Diuretics and other antihypertensive drugs
The antihypertensive effect of azilsartan medoxomil therapy can be enhanced when combined with other antihypertensive drugs, including diuretics (chlorthalidone and hydrochlorothiazide), and dihydropyridine blockers of “slow” calcium channels (amlodipine).
special instructions
Activated renin-angiotensin-aldosterone system
Patients whose vascular tone and kidney function depend to a large extent on the activity of the RAAS (for example, in patients with severe chronic heart failure (functional class NYHA class IV), severe renal failure or renal artery stenosis). for RAAS, such as ACE inhibitors and angiotensin II receptor antagonists, is associated with the possibility of developing acute arterial hypotension, azotemia, oliguria, or rarely acute renal failure. The possibility of the development of these effects can not be excluded when using Edarbi.
A sharp decrease in blood pressure in patients with ischemic cardiomyopathy or ischemic cerebrovascular diseases can lead to the development of myocardial infarction or stroke.
Kidney transplantation
Data on the use of Edarbi in patients who have recently had a kidney transplant is not available.
Liver dysfunction
There are no data on the clinical experience of using Edarbi in patients with severe hepatic impairment, therefore, the use of the drug in this category of patients is not recommended.
Arterial hypotension on the background of impaired water and electrolyte balance
In patients with reduced BCC and / or hyponatremia (as a result of vomiting, diarrhea, taking large doses of diuretics, or following a diet with restricted salt intake), clinically significant hypotension may develop after starting Edarbi therapy. Hypovolemia should be corrected before starting treatment with Edarbi or starting treatment with a dosage of 20 mg.
Primary hyperaldosteronism
Patients with primary hyperaldosteronism are usually resistant to treatment with antihypertensive drugs that affect the RAAS. In this regard, Edarbi is not recommended to appoint such patients.
Hyperkalemia
Clinical experience with other drugs that affect the RAAS shows that co-administration of Edarbi with potassium-sparing diuretics, potassium preparations or salt substitutes containing potassium, or other drugs that can increase the potassium content in the blood (eg, heparin), can lead to hyperkalemia in patients with arterial hypertension. Elderly patients, patients with renal insufficiency, diabetes mellitus and / or patients with other concomitant diseases increase the risk of developing hyperkalemia, which can be fatal. In such patients it is recommended to control the content of potassium in the blood serum.

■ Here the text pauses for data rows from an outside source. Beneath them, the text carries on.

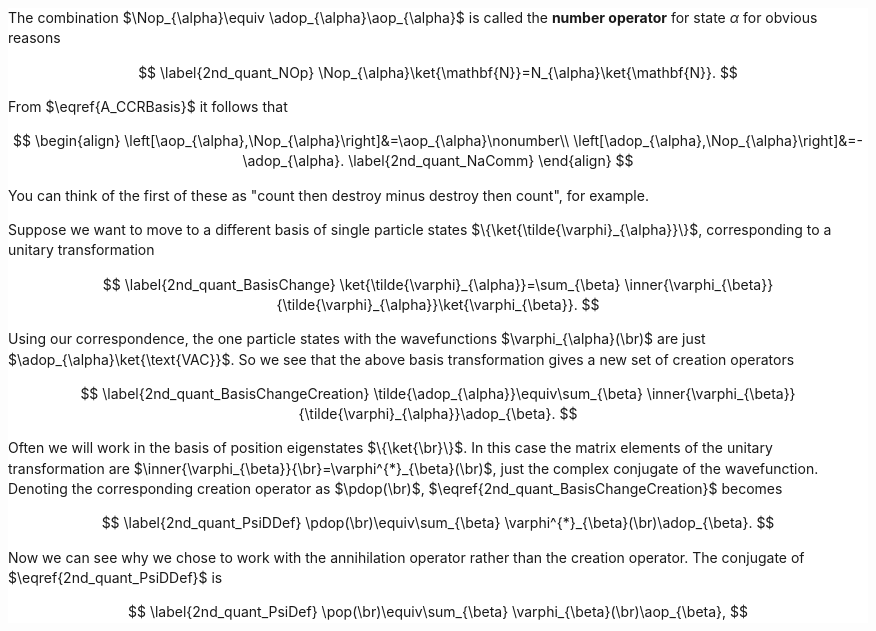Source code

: The combination $\Nop_{\alpha}\equiv \adop_{\alpha}\aop_{\alpha}$ is called the __number operator__ for state $\alpha$ for obvious reasons

$$
\label{2nd_quant_NOp}
	\Nop_{\alpha}\ket{\mathbf{N}}=N_{\alpha}\ket{\mathbf{N}}.
$$

From $\eqref{A_CCRBasis}$ it follows that

$$
\begin{align}
	\left[\aop_{\alpha},\Nop_{\alpha}\right]&=\aop_{\alpha}\nonumber\\
	\left[\adop_{\alpha},\Nop_{\alpha}\right]&=-\adop_{\alpha}.
  \label{2nd_quant_NaComm}
\end{align}
$$

You can think of the first of these as "count then destroy minus destroy then count", for example.

Suppose we want to move to a different basis of single particle states $\{\ket{\tilde{\varphi}_{\alpha}}\}$, corresponding to a unitary transformation

$$
	\label{2nd_quant_BasisChange}
	\ket{\tilde{\varphi}_{\alpha}}=\sum_{\beta} \inner{\varphi_{\beta}}{\tilde{\varphi}_{\alpha}}\ket{\varphi_{\beta}}.
$$

Using our correspondence, the one particle states with the wavefunctions $\varphi_{\alpha}(\br)$ are just $\adop_{\alpha}\ket{\text{VAC}}$. So we see that the above basis transformation gives a new set of creation operators

$$
	\label{2nd_quant_BasisChangeCreation}
	\tilde{\adop_{\alpha}}\equiv\sum_{\beta} \inner{\varphi_{\beta}}{\tilde{\varphi}_{\alpha}}\adop_{\beta}.
$$

Often we will work in the basis of position eigenstates $\{\ket{\br}\}$. In this case the matrix elements of the unitary transformation are $\inner{\varphi_{\beta}}{\br}=\varphi^{*}_{\beta}(\br)$, just the complex conjugate of the wavefunction. Denoting the corresponding creation operator as $\pdop(\br)$, $\eqref{2nd_quant_BasisChangeCreation}$ becomes

$$
	\label{2nd_quant_PsiDDef}
	\pdop(\br)\equiv\sum_{\beta}  \varphi^{*}_{\beta}(\br)\adop_{\beta}.
$$

Now we can see why we chose to work with the annihilation operator rather than the creation operator. The conjugate of $\eqref{2nd_quant_PsiDDef}$ is

$$
\label{2nd_quant_PsiDef}
	\pop(\br)\equiv\sum_{\beta}  \varphi_{\beta}(\br)\aop_{\beta},
$$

Aortic or mitral valve stenosis, hypertrophic obstructive cardiomyopathy
When prescribing Edarbi to patients with aortic or mitral stenosis or hypertrophic obstructive cardiomyopathy, care must be taken.
Lithium
As in the case of other angiotensin II receptor antagonists, the simultaneous use of lithium preparations and Edarbi is not recommended (see the section on Interaction with Other Drugs).

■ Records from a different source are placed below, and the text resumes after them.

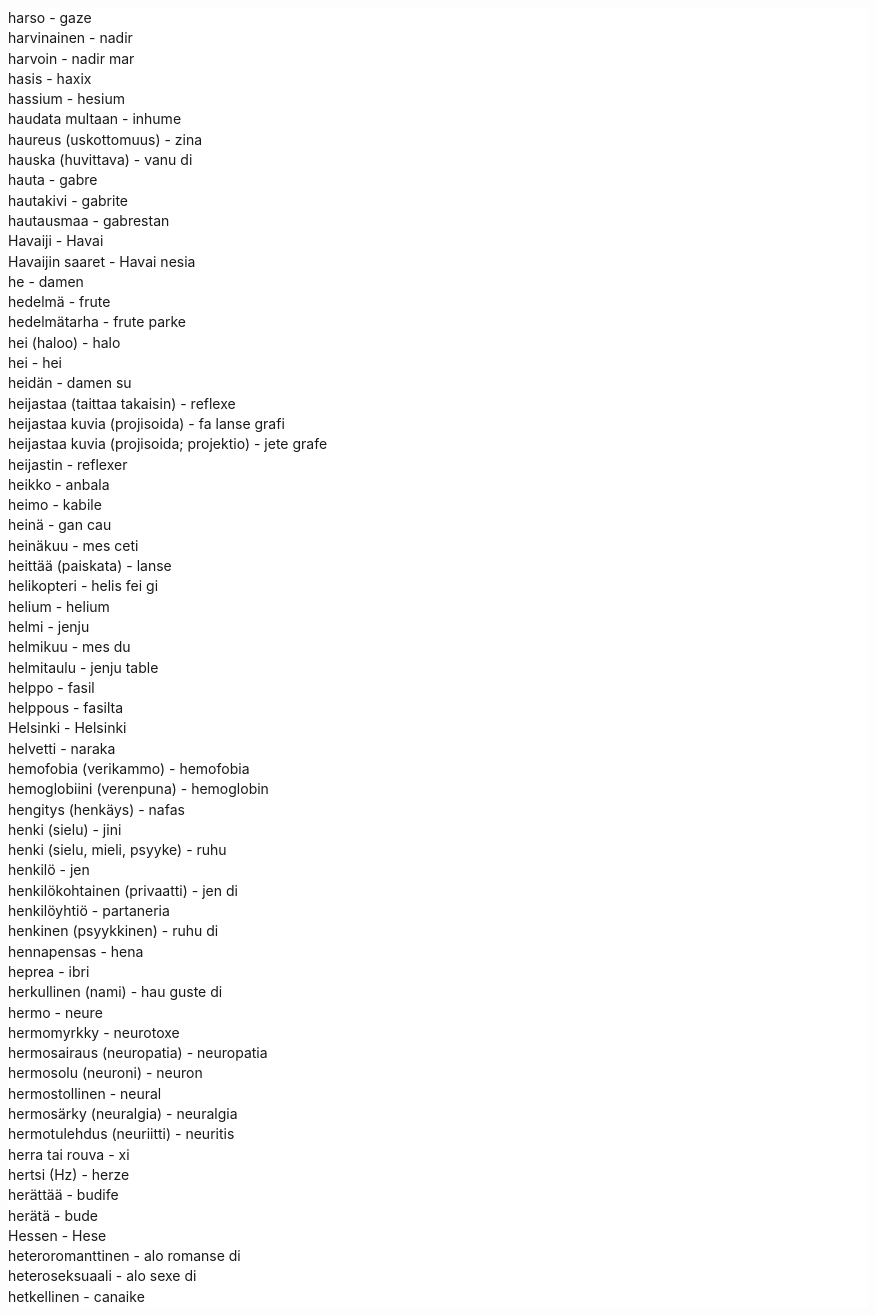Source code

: harso - gaze  
harvinainen - nadir  
harvoin - nadir mar  
hasis - haxix  
hassium - hesium  
haudata multaan - inhume  
haureus (uskottomuus) - zina  
hauska (huvittava) - vanu di  
hauta - gabre  
hautakivi - gabrite  
hautausmaa - gabrestan  
Havaiji - Havai  
Havaijin saaret - Havai nesia  
he - damen  
hedelmä - frute  
hedelmätarha - frute parke  
hei (haloo) - halo  
hei - hei  
heidän - damen su  
heijastaa (taittaa takaisin) - reflexe  
heijastaa kuvia (projisoida) - fa lanse grafi  
heijastaa kuvia (projisoida; projektio) - jete grafe  
heijastin - reflexer  
heikko - anbala  
heimo - kabile  
heinä - gan cau  
heinäkuu - mes ceti  
heittää (paiskata) - lanse  
helikopteri - helis fei gi  
helium - helium  
helmi - jenju  
helmikuu - mes du  
helmitaulu - jenju table  
helppo - fasil  
helppous - fasilta  
Helsinki - Helsinki  
helvetti - naraka  
hemofobia (verikammo) - hemofobia  
hemoglobiini (verenpuna) - hemoglobin  
hengitys (henkäys) - nafas  
henki (sielu) - jini  
henki (sielu, mieli, psyyke) - ruhu  
henkilö - jen  
henkilökohtainen (privaatti) - jen di  
henkilöyhtiö - partaneria  
henkinen (psyykkinen) - ruhu di  
hennapensas - hena  
heprea - ibri  
herkullinen (nami) - hau guste di  
hermo - neure  
hermomyrkky - neurotoxe  
hermosairaus (neuropatia) - neuropatia  
hermosolu (neuroni) - neuron  
hermostollinen - neural  
hermosärky (neuralgia) - neuralgia  
hermotulehdus (neuriitti) - neuritis  
herra tai rouva - xi  
hertsi (Hz) - herze  
herättää - budife  
herätä - bude  
Hessen - Hese  
heteroromanttinen - alo romanse di  
heteroseksuaali - alo sexe di  
hetkellinen - canaike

The effect on the ability to drive vehicles and mechanisms
Based on the pharmacodynamic properties, it is expected that azilsartan medoxomil will have little effect on the ability to drive vehicles and control mechanisms. Care must be taken as with the use of any antihypertensive drugs (risk of developing dizziness and increased fatigue).
Release form
Tablets 20 mg, 40 mg and 80 mg.
On 14 tablets in the AL the blister with the desiccant which is built in PE a layer. On 1, 2, 3, 4 or 7 blisters together with the application instruction are placed in a pack cardboard.
Storage conditions
Store in original packaging to protect from light and moisture at a temperature not exceeding 25 ° C.
Keep out of the reach of children.
Shelf life - 3 years.
Do not use after the expiration date printed on the package.
Terms of sell
The prescription is not required to buy Edarbi.